Do you handle Scope 3 emissions?
Yes. Scope 3 and supply-chain data are among the hardest ESG data challenges; we design foundations that make them tractable and auditable.
Is this reporting or data work?
Primarily data engineering and governance - the foundation that makes credible, auditable reporting possible.
Which frameworks do you support?
We build data foundations that can feed the disclosure frameworks your organization is obligated to, with lineage and quality controls.
Is ESG reporting not mainly a disclosure exercise?
It is a data problem first. Credible, assurance-ready disclosure depends on governed, traceable data, and reporting built on ungoverned spreadsheets will not withstand external assurance or tightening regulation. We build the foundation that makes the disclosure defensible.
How do we cut the manual effort?
By automating the collection that repeats every cycle, which reduces both effort and error immediately, and by mapping obligations to data so effort targets what actually matters rather than everything at once.
Will our disclosures survive external assurance?
That is the design goal. Lineage and quality make each figure traceable and defensible, which is exactly what external assurance now expects, so disclosures rest on evidence rather than on spreadsheets nobody can reconstruct.
Do we need a dedicated ESG platform?
Not necessarily. We build the governed foundation on tooling that fits your estate and source ESG data from the operations you already run, which is more credible and less costly than a separate ESG platform that drifts from operational reality.
How do we stay ahead of tightening rules?
By building the foundation so each new requirement becomes a data-mapping exercise rather than a fresh programme. That is what turns ESG reporting from a recurring scramble into a durable, governed capability.
What is enterprise ESG consulting?
Enterprise ESG consulting helps large organizations build the strategy, operating model, data platform and reporting capability to manage sustainability as a governed business function. It goes beyond disclosure advice to deliver the trusted data, controls and processes that make ESG performance measurable, auditable and decision-useful.
Why is ESG now a business transformation rather than a reporting task?
Because mandatory, assured disclosure requires ESG data to meet financial-grade standards of completeness, control and traceability - which most organizations cannot achieve with spreadsheets. Delivering that means transforming data architecture, governance and operating model, making ESG a genuine enterprise-transformation program, not a reporting add-on.
What is an ESG operating model?
An ESG operating model defines how sustainability runs as a business function: the roles across sustainability, finance, data and business units; decision rights; controls; and the operating rhythm that sustains reporting between cycles. It is what turns ESG from an annual scramble into a repeatable, governed capability.
How do we build an ESG strategy?
Start from material topics and regulatory obligations, define the target operating model and data foundation, and sequence a costed roadmap tied to specific outcomes - regulatory readiness, assurance, target tracking. A credible strategy is anchored in what the data can support, not aspiration alone.

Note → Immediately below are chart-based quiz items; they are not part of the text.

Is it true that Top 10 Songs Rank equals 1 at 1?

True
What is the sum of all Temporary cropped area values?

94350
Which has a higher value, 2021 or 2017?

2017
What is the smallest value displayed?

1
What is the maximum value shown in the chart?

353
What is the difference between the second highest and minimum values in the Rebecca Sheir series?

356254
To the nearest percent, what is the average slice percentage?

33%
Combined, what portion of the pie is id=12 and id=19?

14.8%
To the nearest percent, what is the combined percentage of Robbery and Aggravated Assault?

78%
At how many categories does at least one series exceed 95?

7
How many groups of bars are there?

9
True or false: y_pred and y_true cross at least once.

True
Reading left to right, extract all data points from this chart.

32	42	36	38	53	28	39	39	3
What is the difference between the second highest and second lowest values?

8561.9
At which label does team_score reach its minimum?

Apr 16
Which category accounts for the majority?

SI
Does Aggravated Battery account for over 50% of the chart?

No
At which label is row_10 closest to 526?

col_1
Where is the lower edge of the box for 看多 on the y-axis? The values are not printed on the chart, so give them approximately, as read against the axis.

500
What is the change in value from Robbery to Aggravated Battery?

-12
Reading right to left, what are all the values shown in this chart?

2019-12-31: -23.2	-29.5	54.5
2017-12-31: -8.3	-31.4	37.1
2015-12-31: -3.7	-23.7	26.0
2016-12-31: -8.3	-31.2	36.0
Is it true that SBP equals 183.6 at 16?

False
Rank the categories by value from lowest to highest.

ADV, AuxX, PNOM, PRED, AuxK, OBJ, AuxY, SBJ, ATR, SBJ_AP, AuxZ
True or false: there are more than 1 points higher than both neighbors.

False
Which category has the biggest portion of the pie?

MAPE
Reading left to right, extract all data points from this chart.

What is a materiality assessment?
A materiality assessment identifies the ESG topics most significant to your business and stakeholders, focusing reporting and data effort where it is decision-useful. It is the foundation that keeps an ESG program scoped and defensible rather than boiling the ocean.
What is double materiality?
Double materiality, required under CSRD/ESRS, assesses both impact materiality - your organization's effect on people and the environment - and financial materiality - how sustainability issues affect your financial performance. A topic is material if it meets either lens, and the assessment must be documented and auditable.
How is ESG governance structured?
ESG governance typically includes board or committee oversight, executive accountability, clear ownership of ESG data and disclosures, policies and controls, and defined decision rights. The goal is to govern ESG data and reporting with the same rigor applied to financial reporting.
Who are the key stakeholders in an ESG program?
Internally: the Chief Sustainability Officer, CFO, CDO, CRO, procurement, operations and the board ESG committee. Externally: investors, regulators, assurers, lenders, ratings agencies and value-chain partners. Effective programs align sustainability, finance and data functions around a shared data foundation.
What is the role of the CFO in ESG?
The CFO is increasingly central to ESG because mandatory reporting is financial-grade, assured and often integrated with financial filings. CFOs own the controls, data integrity and assurance readiness of ESG disclosures, and connect sustainability metrics to sustainable finance, cost of capital and investor relations.
What is carbon accounting?
Carbon accounting is the process of measuring and reporting an organization's greenhouse-gas emissions using standardized methodologies - principally the GHG Protocol. Done well it is a controlled, auditable data process with defined boundaries, methodologies and emission factors, not a one-off spreadsheet estimate.